Отец назначил комиссию – выяснить причину пожара. Никто не посмел указать ему на его вину. Он сказал об этом сам и повелел невозможное – за полтора года восстановить огромный дворец. Свезли крепостных со всей России, на улице тогда стояли страшные морозы до 35 градусов… Во дворце страшно топили, чтоб побыстрее сохло. Костя, конечно, рассказал мне, что умирали сотнями и в подвале до сих пор живут привидения.

Но так или иначе, а дворец восстановили к назначенному сроку.

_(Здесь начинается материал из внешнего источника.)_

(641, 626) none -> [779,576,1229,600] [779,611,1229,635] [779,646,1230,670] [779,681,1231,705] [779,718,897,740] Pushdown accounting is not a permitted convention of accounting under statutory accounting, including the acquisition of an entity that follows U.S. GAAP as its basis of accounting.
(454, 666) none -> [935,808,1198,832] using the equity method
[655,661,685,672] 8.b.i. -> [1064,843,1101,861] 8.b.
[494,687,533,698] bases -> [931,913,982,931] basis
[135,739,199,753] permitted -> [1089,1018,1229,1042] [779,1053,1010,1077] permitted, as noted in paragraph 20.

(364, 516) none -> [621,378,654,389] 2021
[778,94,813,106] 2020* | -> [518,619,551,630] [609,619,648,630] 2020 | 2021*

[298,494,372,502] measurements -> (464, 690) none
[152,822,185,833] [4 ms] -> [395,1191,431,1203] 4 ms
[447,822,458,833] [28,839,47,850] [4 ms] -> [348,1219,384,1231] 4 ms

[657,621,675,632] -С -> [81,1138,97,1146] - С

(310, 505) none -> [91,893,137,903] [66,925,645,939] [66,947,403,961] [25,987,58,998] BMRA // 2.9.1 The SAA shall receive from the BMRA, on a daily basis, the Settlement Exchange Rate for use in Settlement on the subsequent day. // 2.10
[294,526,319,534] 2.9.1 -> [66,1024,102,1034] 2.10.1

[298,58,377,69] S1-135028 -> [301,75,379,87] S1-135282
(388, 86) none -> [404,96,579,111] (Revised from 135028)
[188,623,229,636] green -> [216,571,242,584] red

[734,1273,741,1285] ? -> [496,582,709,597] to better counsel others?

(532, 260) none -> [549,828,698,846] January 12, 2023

Мать и Отец… Я часто о них думаю… Я любил мать. Она обожала все красивое и белое. Я помню ее всегда в белом платье – изящна, тонка, с лазоревыми глазами… Такие глаза будут у моей Маши… Когда мать уезжала даже на самое короткое время, я плакал от печали и посылал ей букеты из гелиотропов.

Я любил мать и, как все вокруг, смертельно боялся отца…


Меня воспитывал наш великий сентиментальный поэт Жуковский.

Жуковский часто плакал… Плакал от восторга, читая свои стихи, от моего непослушания, от своей радости. Он был из прошлого века.

Тогда в России было модно плакать. Когда прабабка Екатерина Великая читала свой Наказ депутатам уложенной Комиссии, зала рыдала в умилении от ее мудрости. Когда у прабабки умер очередной фаворит, два прежних фаворита рыдали вместе с нею. Это не была слезливость – это была великая чувствительность века.

И я перенял это у поэта. Мне скоро полвека, и теперь я часто плачу.

Отец ненавидел мои слезы. Избавить меня от «жалкой чувствительности» должна была армия. В шесть лет меня посадили на лошадь! В восемь лет я лихо скакал на фланге лейб-гусарского полка. Мне нравился строй гвардии, блеск кирас, обнаженных сабель, медных касок с орлами. В юности я даже нарисовал новую форму гренадерам (редкое одобрение отца).


В шестнадцать лет я принес присягу Наследника престола.

В парадной церкви собрался весь двор. Любезнейший отец подвел меня к аналою. Я начал читать текст длиннейшей присяги. Слезы застилали мне глаза. Я боялся разреветься. Но дочел, дочел! Отец торжественно троекратно поцеловал меня – в губы, в глаза и в лоб. С этого дня обращение со мной стало иное. Я – наследник трона! Как сказал дядя Михаил: «Царь лишь отчасти человек. И Цесаревич – тоже».

И каково же было мое возмущение, когда маленький Костя – «от горшка два вершка» – вдруг заявил мне:

– Это несправедливо! Ты рожден, когда отец был Великим князем, а я – когда он стал Императором. А в почитаемой нами Византии наследником был тот, кто рожден в багрянице, то есть когда родитель уже был монархом… Я должен быть Цесаревичем!

За что был при мне нещадно выпорот лично отцом.